Sebagai bagian dari langkah pengembalian kerugian negara (asset recovery), KPK melakukan penyitaan atas 65 bidang tanah yang tersebar di wilayah tersebut. Proses penyitaan dilakukan pada April 2025 dan berlanjut hingga pertengahan bulan yang sama.
"Tanah tersebut kami sita karena diduga dibeli menggunakan dana yang berasal dari tindak pidana korupsi, sehingga menjadi bagian dari barang bukti yang harus diamankan," jelas Budi Prasetyo.
Tiga Tersangka, Satu Korporasi Diseret
Dalam pengembangan perkara ini, KPK telah menetapkan tiga tersangka individu dan satu tersangka korporasi, yaitu:
-Bintang Perbowo, mantan Direktur Utama PT Hutama Karya
-M. Rizal Sutjipto, mantan Kepala Divisi Pengembangan Bisnis Jalan Tol PT Hutama Karya
-Iskandar Zulkarnaen, Komisaris PT Sanitarindo Tangsel Jaya (STJ)
Namun, karena Iskandar Zulkarnaen telah meninggal dunia di tengah proses hukum, KPK mengambil langkah lanjutan dengan menetapkan PT STJ sebagai tersangka korporasi.

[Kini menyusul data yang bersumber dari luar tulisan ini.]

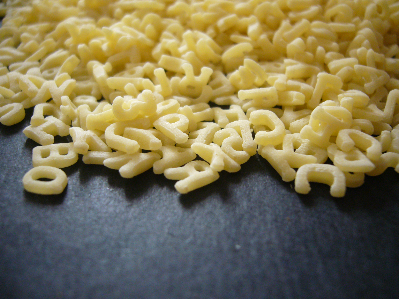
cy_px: 150
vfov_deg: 40.7
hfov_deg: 52.6
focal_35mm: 35
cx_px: 200
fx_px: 403
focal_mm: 5.8
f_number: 2.8
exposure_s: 1/8
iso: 200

Selain itu, tim penyidik juga melakukan penggeledahan di dua lokasi strategis, yaitu kantor pusat PT Hutama Karya dan kantor anak perusahaannya, HK Realtindo. Dari penggeledahan tersebut, KPK berhasil mengamankan berbagai dokumen penting yang diduga terkait proses pengadaan lahan secara tidak sah.
"Dokumen yang kami temukan memuat sejumlah item pengadaan yang kuat dugaan dilakukan secara melawan hukum," terang juru bicara KPK tersebut.
Penyitaan Tanah Bernilai Ratusan Miliar
Langkah penyidikan diperkuat dengan penyitaan 54 bidang tanah milik almarhum Iskandar Zulkarnaen yang nilainya ditaksir mencapai Rp150 miliar. Ini menunjukkan besarnya nilai aset yang terlibat dalam kasus ini serta pentingnya proses asset recovery untuk mengembalikan kerugian negara.
KPK bekerja sama dengan Badan Pengawasan Keuangan dan Pembangunan (BPKP) untuk melakukan audit kerugian keuangan negara secara menyeluruh. Perhitungan ini diperlukan guna memperjelas dampak kerugian riil negara akibat praktik korupsi yang terjadi dalam pengadaan lahan strategis tersebut.
Dengan upaya penyidikan yang terus dilakukan, KPK menunjukkan komitmennya dalam membongkar praktik korupsi di sektor infrastruktur strategis. Pengadaan lahan untuk proyek Jalan Tol Trans Sumatra yang semula ditujukan untuk mempercepat konektivitas nasional, justru dijadikan celah untuk memperkaya pihak-pihak tertentu secara ilegal. Pemeriksaan terhadap saksi kunci seperti M. Luthflil Chakim diharapkan dapat membuka tabir lebih jauh mengenai peran masing-masing pihak dalam skandal korupsi ini.